[Excerpts from a dataset]
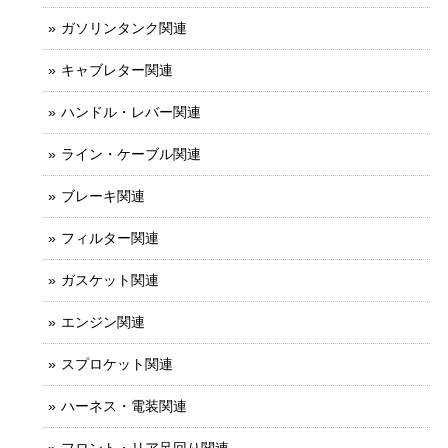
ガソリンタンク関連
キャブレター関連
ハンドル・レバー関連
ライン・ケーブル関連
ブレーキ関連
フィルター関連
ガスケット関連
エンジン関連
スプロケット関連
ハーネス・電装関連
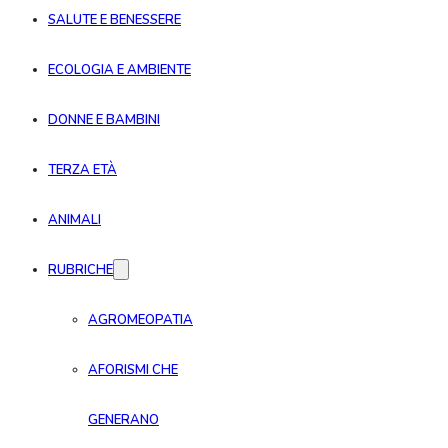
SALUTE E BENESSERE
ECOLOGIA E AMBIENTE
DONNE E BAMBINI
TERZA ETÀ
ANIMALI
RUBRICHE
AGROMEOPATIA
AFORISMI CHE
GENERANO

§ Exercise
An exact copy of the records above is required, leaving out the pictures.

§ Result of this exercise
ガソリンタンク関連
キャブレター関連
ハンドル・レバー関連
ライン・ケーブル関連
ブレーキ関連
フィルター関連
ガスケット関連
エンジン関連
スプロケット関連
ハーネス・電装関連
SALUTE E BENESSERE
ECOLOGIA E AMBIENTE
DONNE E BAMBINI
TERZA ETÀ
ANIMALI
RUBRICHE
AGROMEOPATIA
AFORISMI CHE
GENERANO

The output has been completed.